What has gone wrong? That's a huge question beyond the scope of a small article and lightweight such as this. But this is what occurs to me. British railways have been churning out carriages by the thousands for two hundred years, give or take a few. A carriage is a relatively simple vehicle. It is a metal box with windows and doors. It has wheels with brakes. It needs internal lighting and heating (usually powered by the loco), seats and beds, showers... Think of the millions of caravans that can be seen clogging the roads every summer. Apart from size, there is little difference by the way of functionality. These are huge caravans on eight wheels. How can it be so hard to get it right – at two million quid each? Built in Spain, tested in Czechia and limping around Britain.
It seems that with the privatisation of BR and its subsequent fragmentation into a myriad pieces, that two centuries of experience, knowledge and natural evolution really has been thrown away. With every new project, they really are reinventing wheels.

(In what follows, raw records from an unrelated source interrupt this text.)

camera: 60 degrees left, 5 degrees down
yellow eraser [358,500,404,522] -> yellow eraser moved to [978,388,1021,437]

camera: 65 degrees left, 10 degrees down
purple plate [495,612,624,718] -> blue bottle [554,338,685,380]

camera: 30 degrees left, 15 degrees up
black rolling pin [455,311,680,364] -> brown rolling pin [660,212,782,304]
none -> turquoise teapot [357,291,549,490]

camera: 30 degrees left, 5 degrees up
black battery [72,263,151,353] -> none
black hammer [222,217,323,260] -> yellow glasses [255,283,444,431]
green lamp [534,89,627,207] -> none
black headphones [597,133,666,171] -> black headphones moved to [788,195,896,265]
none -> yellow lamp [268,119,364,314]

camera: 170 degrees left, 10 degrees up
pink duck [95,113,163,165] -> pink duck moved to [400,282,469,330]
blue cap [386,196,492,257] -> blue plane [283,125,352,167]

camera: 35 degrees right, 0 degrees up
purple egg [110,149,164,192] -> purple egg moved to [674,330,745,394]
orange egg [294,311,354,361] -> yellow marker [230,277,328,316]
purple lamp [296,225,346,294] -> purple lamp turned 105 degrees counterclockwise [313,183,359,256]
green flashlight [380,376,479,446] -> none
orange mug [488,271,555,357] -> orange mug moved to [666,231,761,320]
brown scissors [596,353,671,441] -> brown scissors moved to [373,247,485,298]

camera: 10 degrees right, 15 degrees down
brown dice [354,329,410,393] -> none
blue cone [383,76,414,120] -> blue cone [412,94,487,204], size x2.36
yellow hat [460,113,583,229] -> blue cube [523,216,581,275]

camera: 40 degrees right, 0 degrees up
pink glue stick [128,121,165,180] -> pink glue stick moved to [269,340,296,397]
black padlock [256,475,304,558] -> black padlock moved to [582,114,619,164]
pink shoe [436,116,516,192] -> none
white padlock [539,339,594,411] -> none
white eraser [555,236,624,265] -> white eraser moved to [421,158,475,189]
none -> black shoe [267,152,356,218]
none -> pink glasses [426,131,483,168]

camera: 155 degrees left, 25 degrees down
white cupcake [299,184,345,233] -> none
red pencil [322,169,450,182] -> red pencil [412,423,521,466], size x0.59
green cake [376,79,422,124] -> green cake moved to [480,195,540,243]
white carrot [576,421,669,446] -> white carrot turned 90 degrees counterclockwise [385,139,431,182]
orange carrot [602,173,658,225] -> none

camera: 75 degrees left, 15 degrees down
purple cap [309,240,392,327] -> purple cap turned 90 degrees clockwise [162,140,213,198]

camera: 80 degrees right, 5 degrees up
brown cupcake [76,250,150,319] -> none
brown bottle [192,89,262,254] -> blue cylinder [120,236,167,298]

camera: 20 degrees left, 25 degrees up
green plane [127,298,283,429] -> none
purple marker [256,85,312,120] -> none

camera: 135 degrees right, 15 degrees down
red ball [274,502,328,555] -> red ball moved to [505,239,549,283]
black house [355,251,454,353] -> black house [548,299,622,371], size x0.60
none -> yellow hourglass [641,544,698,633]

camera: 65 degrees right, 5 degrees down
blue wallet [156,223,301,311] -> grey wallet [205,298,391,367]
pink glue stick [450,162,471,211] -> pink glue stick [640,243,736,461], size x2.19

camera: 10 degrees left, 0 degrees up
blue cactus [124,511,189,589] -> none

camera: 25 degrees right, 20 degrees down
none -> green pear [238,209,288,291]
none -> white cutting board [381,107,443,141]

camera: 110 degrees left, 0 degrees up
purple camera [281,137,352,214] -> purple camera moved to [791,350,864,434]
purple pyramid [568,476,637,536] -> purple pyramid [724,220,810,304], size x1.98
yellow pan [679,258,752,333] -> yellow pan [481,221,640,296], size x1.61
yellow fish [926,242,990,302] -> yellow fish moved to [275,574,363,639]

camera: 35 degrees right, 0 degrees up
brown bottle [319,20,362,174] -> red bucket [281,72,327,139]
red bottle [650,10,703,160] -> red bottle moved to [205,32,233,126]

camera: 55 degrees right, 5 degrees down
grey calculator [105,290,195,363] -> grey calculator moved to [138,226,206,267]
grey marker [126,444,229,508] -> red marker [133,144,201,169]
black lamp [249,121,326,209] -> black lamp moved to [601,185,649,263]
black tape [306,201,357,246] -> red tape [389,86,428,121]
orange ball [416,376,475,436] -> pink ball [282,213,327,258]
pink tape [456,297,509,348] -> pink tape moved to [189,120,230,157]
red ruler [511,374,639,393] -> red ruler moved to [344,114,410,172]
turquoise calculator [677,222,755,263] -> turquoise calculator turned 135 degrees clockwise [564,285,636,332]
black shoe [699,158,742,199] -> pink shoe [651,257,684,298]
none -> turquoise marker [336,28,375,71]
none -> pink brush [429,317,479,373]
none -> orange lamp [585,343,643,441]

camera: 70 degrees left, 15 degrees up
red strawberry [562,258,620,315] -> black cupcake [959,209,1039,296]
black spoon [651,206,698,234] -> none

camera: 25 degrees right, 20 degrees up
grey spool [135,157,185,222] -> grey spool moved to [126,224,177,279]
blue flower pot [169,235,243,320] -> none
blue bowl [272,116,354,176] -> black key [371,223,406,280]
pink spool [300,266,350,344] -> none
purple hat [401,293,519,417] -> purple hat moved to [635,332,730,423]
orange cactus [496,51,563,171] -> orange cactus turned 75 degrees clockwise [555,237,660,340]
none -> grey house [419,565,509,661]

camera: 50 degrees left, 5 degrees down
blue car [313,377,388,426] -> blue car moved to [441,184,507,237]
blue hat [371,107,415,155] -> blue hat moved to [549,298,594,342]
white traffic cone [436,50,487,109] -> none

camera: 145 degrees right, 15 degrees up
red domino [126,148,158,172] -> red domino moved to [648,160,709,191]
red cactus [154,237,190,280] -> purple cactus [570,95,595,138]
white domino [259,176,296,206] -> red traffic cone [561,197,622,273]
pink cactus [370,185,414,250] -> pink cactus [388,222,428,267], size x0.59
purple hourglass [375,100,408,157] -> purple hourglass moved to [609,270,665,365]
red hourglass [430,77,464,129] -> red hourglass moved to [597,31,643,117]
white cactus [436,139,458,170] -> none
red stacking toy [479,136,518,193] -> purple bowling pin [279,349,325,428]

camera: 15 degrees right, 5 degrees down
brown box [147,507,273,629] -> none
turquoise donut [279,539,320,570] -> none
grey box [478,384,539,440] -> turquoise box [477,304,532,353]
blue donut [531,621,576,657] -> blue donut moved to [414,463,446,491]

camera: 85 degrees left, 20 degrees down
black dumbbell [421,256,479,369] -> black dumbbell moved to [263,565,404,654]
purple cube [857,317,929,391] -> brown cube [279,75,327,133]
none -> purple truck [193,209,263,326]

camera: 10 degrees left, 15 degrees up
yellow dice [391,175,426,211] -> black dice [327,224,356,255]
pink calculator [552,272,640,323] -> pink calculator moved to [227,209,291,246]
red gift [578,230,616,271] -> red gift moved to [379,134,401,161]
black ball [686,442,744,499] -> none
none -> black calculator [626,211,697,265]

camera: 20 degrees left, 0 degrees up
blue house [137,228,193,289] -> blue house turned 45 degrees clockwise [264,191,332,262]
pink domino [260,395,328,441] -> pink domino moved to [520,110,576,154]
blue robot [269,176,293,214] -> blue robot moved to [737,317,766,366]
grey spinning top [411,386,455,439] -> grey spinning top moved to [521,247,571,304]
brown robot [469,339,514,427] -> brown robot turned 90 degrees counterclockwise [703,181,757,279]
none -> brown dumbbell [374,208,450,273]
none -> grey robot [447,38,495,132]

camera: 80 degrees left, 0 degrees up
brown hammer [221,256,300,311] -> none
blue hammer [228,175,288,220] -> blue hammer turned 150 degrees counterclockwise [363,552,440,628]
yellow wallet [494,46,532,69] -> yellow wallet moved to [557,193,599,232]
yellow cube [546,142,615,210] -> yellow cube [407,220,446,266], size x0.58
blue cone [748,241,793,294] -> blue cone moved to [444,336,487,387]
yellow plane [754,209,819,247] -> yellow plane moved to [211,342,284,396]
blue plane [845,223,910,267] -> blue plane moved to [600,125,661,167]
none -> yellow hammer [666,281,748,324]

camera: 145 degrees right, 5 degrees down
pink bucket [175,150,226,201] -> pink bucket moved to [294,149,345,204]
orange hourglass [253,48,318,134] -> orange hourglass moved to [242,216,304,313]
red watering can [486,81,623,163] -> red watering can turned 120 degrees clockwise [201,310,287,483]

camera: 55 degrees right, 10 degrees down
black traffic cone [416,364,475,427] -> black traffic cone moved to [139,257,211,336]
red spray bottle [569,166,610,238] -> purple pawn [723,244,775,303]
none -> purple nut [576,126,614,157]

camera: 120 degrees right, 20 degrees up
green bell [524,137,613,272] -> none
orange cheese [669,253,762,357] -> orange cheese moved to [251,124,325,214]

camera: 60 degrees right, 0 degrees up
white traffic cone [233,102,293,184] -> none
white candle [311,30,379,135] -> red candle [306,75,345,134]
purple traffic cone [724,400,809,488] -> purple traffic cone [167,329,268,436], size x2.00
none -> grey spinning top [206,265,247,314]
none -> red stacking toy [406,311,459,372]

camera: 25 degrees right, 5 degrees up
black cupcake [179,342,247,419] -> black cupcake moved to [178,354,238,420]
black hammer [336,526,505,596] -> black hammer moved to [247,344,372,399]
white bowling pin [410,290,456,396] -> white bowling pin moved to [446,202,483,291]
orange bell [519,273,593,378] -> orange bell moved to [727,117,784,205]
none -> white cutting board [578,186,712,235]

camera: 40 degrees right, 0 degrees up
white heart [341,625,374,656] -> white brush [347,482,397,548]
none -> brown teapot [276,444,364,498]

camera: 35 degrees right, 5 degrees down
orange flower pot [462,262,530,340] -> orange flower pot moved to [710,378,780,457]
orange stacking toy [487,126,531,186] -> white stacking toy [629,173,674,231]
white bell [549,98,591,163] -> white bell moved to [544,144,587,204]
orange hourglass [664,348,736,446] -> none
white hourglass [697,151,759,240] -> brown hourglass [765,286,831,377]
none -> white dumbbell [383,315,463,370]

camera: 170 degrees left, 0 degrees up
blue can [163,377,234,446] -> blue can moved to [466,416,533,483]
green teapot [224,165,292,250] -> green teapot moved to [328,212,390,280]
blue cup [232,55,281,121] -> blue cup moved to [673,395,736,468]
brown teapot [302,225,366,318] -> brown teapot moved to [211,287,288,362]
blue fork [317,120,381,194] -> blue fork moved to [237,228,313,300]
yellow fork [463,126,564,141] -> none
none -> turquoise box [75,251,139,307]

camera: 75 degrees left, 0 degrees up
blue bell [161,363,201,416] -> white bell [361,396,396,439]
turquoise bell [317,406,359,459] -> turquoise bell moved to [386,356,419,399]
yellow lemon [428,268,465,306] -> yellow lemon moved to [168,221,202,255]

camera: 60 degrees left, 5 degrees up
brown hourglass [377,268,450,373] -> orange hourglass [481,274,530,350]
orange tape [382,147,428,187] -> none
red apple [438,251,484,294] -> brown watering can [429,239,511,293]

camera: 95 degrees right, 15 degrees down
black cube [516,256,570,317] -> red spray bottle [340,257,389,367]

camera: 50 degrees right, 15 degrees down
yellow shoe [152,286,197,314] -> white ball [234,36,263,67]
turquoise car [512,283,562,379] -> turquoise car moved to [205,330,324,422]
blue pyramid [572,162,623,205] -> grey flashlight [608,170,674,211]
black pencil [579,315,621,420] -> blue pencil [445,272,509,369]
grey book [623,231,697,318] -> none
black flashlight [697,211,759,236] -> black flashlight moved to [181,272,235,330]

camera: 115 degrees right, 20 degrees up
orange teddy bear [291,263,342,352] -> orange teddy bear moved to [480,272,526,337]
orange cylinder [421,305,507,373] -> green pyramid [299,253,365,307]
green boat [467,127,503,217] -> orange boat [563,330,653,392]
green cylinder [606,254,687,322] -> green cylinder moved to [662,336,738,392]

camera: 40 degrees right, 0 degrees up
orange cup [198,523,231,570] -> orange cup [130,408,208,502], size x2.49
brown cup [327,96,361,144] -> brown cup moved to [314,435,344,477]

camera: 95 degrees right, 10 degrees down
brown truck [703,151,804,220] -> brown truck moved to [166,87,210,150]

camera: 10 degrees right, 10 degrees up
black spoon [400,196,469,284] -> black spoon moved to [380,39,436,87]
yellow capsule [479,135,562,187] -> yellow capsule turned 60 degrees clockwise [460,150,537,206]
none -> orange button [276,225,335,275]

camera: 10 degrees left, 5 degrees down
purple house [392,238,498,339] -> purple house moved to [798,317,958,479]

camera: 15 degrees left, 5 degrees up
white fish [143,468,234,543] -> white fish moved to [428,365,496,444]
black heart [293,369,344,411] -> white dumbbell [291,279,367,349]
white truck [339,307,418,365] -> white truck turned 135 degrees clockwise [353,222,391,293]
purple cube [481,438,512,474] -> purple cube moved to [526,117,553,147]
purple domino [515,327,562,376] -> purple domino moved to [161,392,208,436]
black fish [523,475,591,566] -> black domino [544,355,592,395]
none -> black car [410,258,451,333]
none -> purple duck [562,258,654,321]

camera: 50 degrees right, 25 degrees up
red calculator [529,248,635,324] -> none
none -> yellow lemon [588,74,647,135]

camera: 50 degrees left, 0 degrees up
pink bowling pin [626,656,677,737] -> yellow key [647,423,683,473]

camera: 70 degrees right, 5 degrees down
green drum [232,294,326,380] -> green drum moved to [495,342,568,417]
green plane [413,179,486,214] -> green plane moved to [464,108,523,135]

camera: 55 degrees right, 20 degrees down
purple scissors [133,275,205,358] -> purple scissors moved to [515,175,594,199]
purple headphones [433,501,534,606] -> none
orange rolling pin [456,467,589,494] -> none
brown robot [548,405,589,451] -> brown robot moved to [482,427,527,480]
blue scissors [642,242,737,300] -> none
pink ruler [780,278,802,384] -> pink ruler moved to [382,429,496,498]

And Serco? Who are they? They run prisons, facilities, hospitals, housing. Very, very badly, according to the RMT union. That qualifies them to run trains where passengers are clearly undistinguished from felons, victims, patients and tenants and charged up to £470 in each direction for the privilege. Single travellers can no longer share a cabin (and therefore the cost) with a stranger. They have to have a cabin to themselves. I remember when berths were available from £19 each way. There weren't many available and you had to be very quick and be prepared to travel on unpopular evenings, but at least they were an affordable and appealing option. Alas all a thing of the past. Everything is now classed as luxury cos luxury sells!
Finally, how has this all been financed? This is where it gets rather murky. Of the £150m it seems that £60m has come from the Scottish Government and £50m from the British Government. The remaining £40m or so? Well, it seems that the carriage fleet is owned by Beacon Rail, a Luxembourg-based rail leasing company. This in turn is owned by J.P. Morgan Asset Management, a subsidiary of a global mega-bank. These carriages are likely to have a life-span of 30 to 40 years. The travelling public will, no doubt, pay for them over and over again.
But at least sleeper services still run and someone's money has been invested to ensure this for a few more years. That's the positive side. There is something marvellously romantic about boarding a train in the capital and waking up to snow-clad mountains, red deer and a large breakfast of kedgeree and porrage. The first sleeper service was introduced by North British Railway in 1873, swiftly followed by their fierce competitor Caledonian Railway. That's nearly 150 years of practice. If only they could remember what to do. I wonder what will happen to the old mk3 stock, which is still incredibly pleasurable to travel – unlike the diabolical and ubiquitous DMU's that infest the network? The Scottish Government has suggested a Glasgow to Thurso/Wick service. More likely, they will end up variously in scrap yards and in preservation.